---------- Selected passage ----------
Martin Scorsese is going from The Irishman and neverending opinions about Marvel to his next project. 

Killers of the Flower Moon, a film adaptation of David Grann's non-fiction book that Scorsese has been attached to since at least 2017, is set to go in front of cameras early next year. The film, which will reteam stars Leonardo DiCaprio and Robert De Niro for the first time since 1993's This Boy's Life, is scheduled to start shooting March 2020, according to an interview Irishman and Flower Moon cinematographer Rodrigo Prieto gave to Collider.


Prieto was in Bartlesville, Oklahoma -- where director Terrence Malick shot his recent film, To the Wonder -- doing some early camera tests and location scouts when he revealed the news. While schedules can change, Scorsese's new thriller is gearing up for that start date and it could be the director's most commercial project since Shutter Island

Collider asked Prieto on the status of the film's tone and visual aesthetic. And while it is still early days, the DP revealed:

I asked Prieto if he and Scorsese had hit upon an aesthetic theme or tone for the new project, but he said it’s still early days:

“Right now, I’m in the process of researching different ways of shooting it so we still have to actually meet, and I’ll show him images, propose ideas. He’ll probably have his thoughts, too, but we still haven’t figured [out the tone of the film]. So, on the way.”

Why This Movie Is a Big Deal

Killers of the Flower Moon has box office hit and Oscar contender written all over it -- before one frame is shot. 

The book (adapted by Forrest Gump screenwriter Eric Roth) centers on a very movie adaptation-friendly, true crime event: In the early 1920s, a series of mysterious murders plague the Osage Indians of Oklahoma. The case -- which intersects with oil, money, power, and corruption -- was the first case the FBI ever took on and it helped forge the Bureau into the federal agency it is today. 

Paramount Pictures came aboard to finance and distribute Killers of the Flower Moon in June 2019 -- which is fitting, since Paramount could have another Chinatown on their hands, with this story set in and around Native American country. 

Scorsese rarely gets to flex his more "commercial" muscles, and when he does, the end results are some of his most dynamic films (think Cafe Fear and The Departed)The true crime subject matter is also a plus, with the period setting allowing the director to reach back in time to dramatize a timely mystery in an age when gumshoes and detectives with oily pistols and untested investigation methods were all that stood between justice and crime. 

The Oscar-caliber talent assembled here -- Roth, Leo, De Niro, Marty, and Prieto -- also put this movie high on the "must-see" list. Expect this film to find its way to several awards nominations when its released in 2021 or 2022.
----------
» **What to work on**
1/ In the article on Killers of the Flower Moon, what month and year is the film scheduled to start shooting?
2/ Repeat the article on Killers of the Flower Moon between "Killers of the Flower Moon, a" and "gave to Collider.", inclusive.
The listing is separate material from the article on Killers of the Flower Moon.
---------- Data records ----------
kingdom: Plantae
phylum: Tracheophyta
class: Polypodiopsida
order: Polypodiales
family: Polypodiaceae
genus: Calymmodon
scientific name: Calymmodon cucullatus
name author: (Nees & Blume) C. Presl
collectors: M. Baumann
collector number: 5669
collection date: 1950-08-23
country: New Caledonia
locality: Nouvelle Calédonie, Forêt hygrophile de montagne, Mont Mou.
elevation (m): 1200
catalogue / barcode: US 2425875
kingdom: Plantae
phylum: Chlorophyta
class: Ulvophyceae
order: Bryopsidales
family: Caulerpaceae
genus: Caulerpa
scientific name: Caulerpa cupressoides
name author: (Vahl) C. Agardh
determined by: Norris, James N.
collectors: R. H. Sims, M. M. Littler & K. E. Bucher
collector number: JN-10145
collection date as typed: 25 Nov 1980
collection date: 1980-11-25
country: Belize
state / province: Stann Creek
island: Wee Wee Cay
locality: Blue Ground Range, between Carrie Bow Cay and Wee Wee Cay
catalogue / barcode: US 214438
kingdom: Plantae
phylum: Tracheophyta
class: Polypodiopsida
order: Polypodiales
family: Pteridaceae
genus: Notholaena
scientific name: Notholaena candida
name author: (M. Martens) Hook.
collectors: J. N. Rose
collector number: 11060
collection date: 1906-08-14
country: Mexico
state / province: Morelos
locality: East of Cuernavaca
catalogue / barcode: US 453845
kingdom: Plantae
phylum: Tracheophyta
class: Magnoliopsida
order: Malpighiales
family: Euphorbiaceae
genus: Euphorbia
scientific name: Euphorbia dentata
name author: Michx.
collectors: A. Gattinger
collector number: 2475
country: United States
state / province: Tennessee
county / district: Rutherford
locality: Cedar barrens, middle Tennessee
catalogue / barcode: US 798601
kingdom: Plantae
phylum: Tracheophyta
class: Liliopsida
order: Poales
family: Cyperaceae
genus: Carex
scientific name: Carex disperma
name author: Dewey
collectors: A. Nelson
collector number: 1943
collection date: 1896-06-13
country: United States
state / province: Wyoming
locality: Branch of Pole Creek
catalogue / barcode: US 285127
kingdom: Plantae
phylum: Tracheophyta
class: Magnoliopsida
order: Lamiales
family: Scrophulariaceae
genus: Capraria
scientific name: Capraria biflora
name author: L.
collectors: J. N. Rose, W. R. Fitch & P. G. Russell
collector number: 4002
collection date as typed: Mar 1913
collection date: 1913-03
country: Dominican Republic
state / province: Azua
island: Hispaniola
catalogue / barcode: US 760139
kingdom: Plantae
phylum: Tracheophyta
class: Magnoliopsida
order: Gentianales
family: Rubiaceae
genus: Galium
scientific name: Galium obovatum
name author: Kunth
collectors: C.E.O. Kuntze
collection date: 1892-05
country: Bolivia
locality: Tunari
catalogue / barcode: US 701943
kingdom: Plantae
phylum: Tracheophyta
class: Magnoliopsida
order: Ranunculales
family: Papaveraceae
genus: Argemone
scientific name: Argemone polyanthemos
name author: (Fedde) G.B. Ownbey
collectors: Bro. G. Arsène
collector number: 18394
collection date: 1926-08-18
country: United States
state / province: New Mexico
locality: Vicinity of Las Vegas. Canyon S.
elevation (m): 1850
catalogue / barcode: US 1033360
----------
» **Task-by-task outputs**
1/ March 2020.

2/
Killers of the Flower Moon, a film adaptation of David Grann's non-fiction book that Scorsese has been attached to since at least 2017, is set to go in front of cameras early next year. The film, which will reteam stars Leonardo DiCaprio and Robert De Niro for the first time since 1993's This Boy's Life, is scheduled to start shooting March 2020, according to an interview Irishman and Flower Moon cinematographer Rodrigo Prieto gave to Collider.